I'm aware of Rich Hickey and Clojure. In my experience with Lisps, although they are superficially simple, they make you do more abstraction work than is necessary in more commonly used high-level imperative languages. Lisp seems to strongly encourage building a high number of helper functions, which is fine if you're highly opinionated about how a job should be done, and less so if you just want to import some battle-tested libraries and write something that gets the job done. I suspect this is where the learning curve with Clojure really comes in, in that it's more closely related to being learn how to architect an application in a Lisp-friendly way than it is about getting familiar with the language.
I've heard it suggested somewhere that possibly the leap is in believing that 'a simple thing + a simple thing = a simple thing'.
Any application that I've built which actually required a technology like Vue or React was a significant undertaking and a few hours getting up and going (not that either of them require anywhere close to that) is nothing.
So...2030.
You have to take yourself out of the "experienced React+Redux dev" mindset and put yourself in the shoes of "Experienced dev looking to invest in one of two ecosystems" mindset. Which one is the path of least resistance?
The point is, React+Redux people would love to believe that it's "Vue+VueX." But in reality, it feels like "just vue." A sword is stronger as a single piece, and Vue+VueX feels like a single piece.
It's up to people to learn both and decide for themselves, but my argument is simply this: it's a mistake to underestimate the traction Vue is gaining.
There's a strong temptation to blame the dev: They're not smart enough, they should have been able to pick up Redux easier, Vue+VueX is the same as React+Redux. But all I can do is report my experiences, and an honest survey of the ecosystem would lead us to conclude that Vue+VueX is far easier to learn without sacrificing any flexibility for your company in the long run.
To be clear: I like both React and Vue and am fundamentally skeptical of arguments that one is significantly better/worse/different than the other.
https://html.spec.whatwg.org/multipage/scripting.html#custom... https://dom.spec.whatwg.org/#shadow-trees
We have hundreds of full sized frontend applications, millions of lines of both javascript and scss. Thousands of extremely complex i/o operations and algorithms. We push the tools in the ecosystem to their limit and have to write our owns where they fail us.
And when I'm at home making a small app, create-react-app and VSCode, then npm install-ing styled-components, is all I need to replicate 80% of the above. It's all just JavaScript so all my tools just work the way I expect them to.
Not everyone needs (or want!) this.
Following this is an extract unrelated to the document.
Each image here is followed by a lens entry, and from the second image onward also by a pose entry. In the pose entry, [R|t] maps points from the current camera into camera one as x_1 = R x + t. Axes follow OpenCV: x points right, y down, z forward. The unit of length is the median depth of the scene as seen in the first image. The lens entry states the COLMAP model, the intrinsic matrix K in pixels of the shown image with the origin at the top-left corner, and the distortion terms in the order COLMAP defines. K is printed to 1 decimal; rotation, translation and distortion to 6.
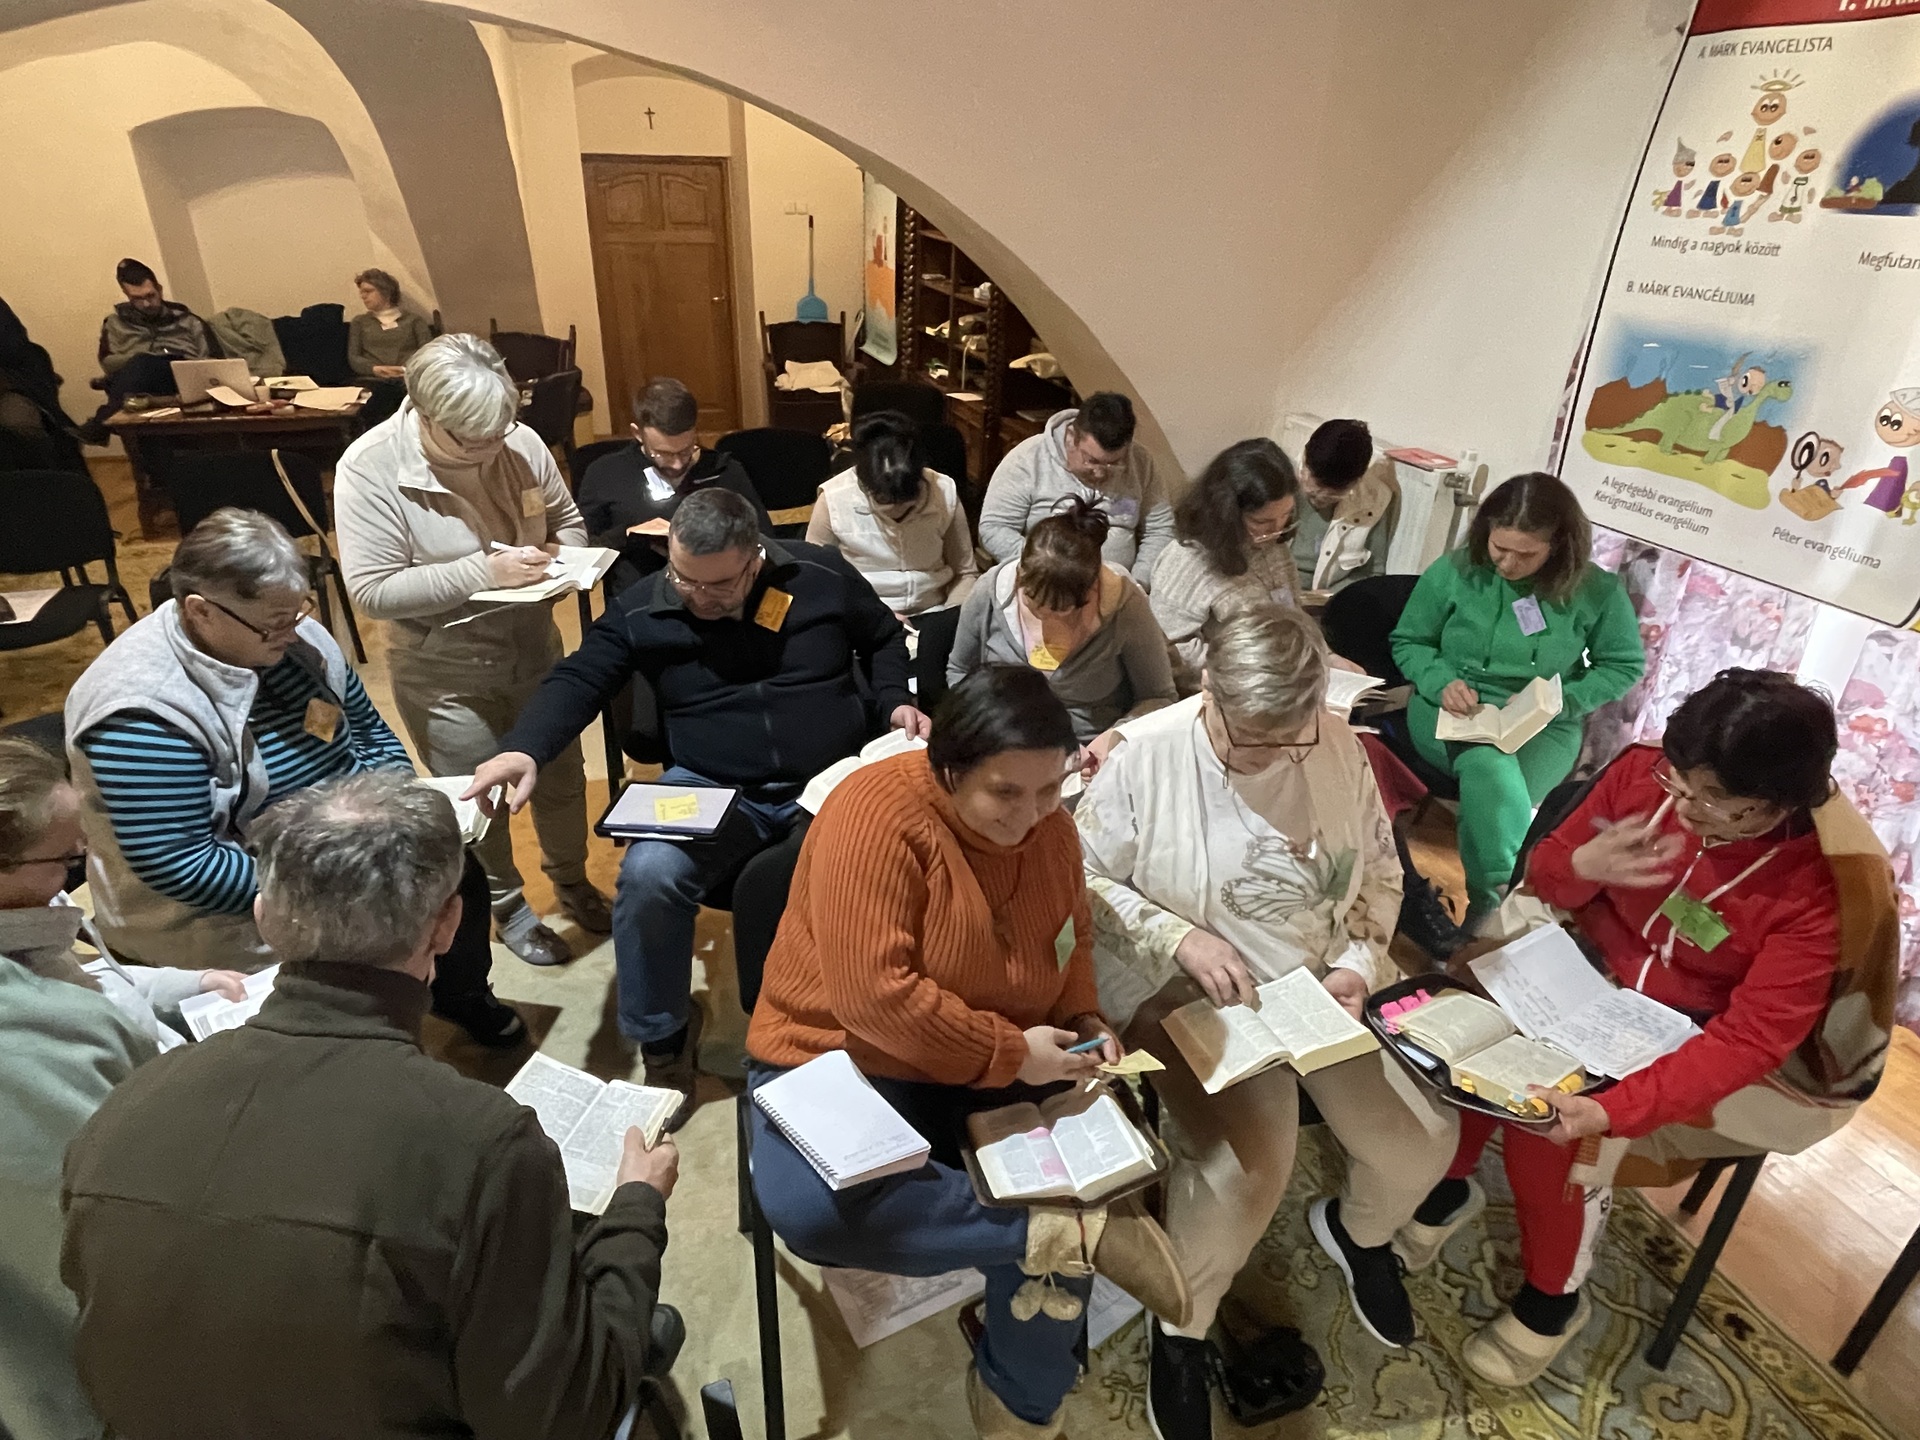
lens RADIAL K [[1104.8, 0, 951.2], [0, 1104.8, 716.4], [0, 0, 1]] dist [-0.003702, 0.001599]
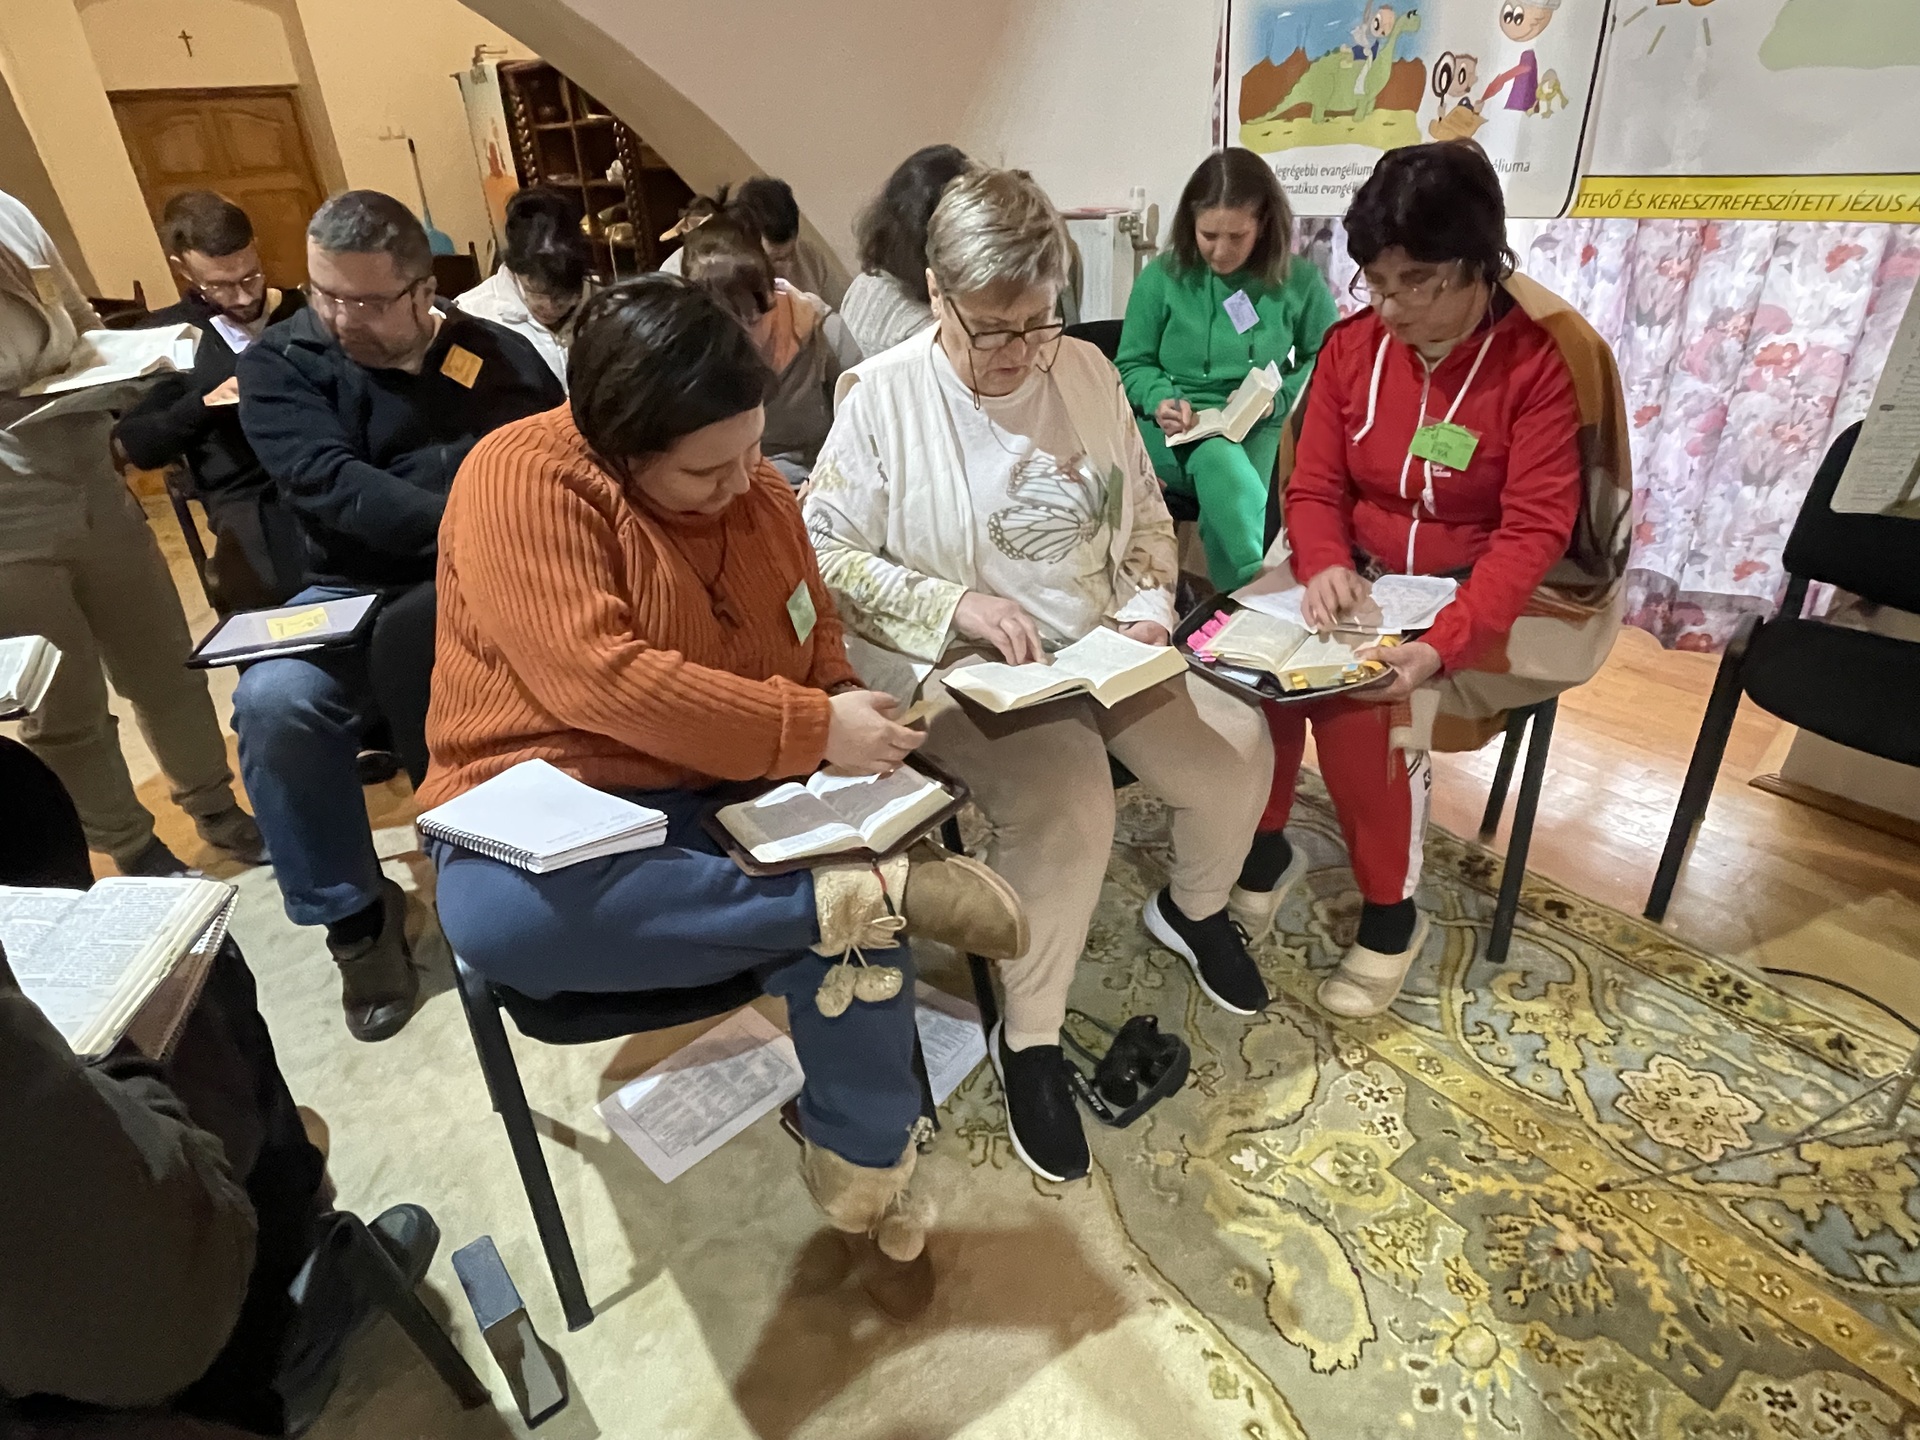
lens RADIAL K [[1104.8, 0, 951.2], [0, 1104.8, 716.4], [0, 0, 1]] dist [-0.003702, 0.001599]
pose [[0.954660, -0.206768, 0.214177, 0.013851], [0.204114, 0.978332, 0.034686, 0.236198], [-0.216709, 0.010603, 0.976179, 0.144344]]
And that's okay.
It makes experimenting easier for beginners, for people considering switching to it, for people who are already using it and want to try something outside the context of their existing codebase, for people writing tutorials and demos, etc.
The less bullshit to wade through when using a tool, the more situations it will be applicable to, regardless of skill level or project size.
Secondly, a lot of my projects just don't need anything else. If i have a 2 weeks contract with a client, i'm not going to setup webpack, a ci server and docker.
Having the choice to scale up or down is an amazing feature.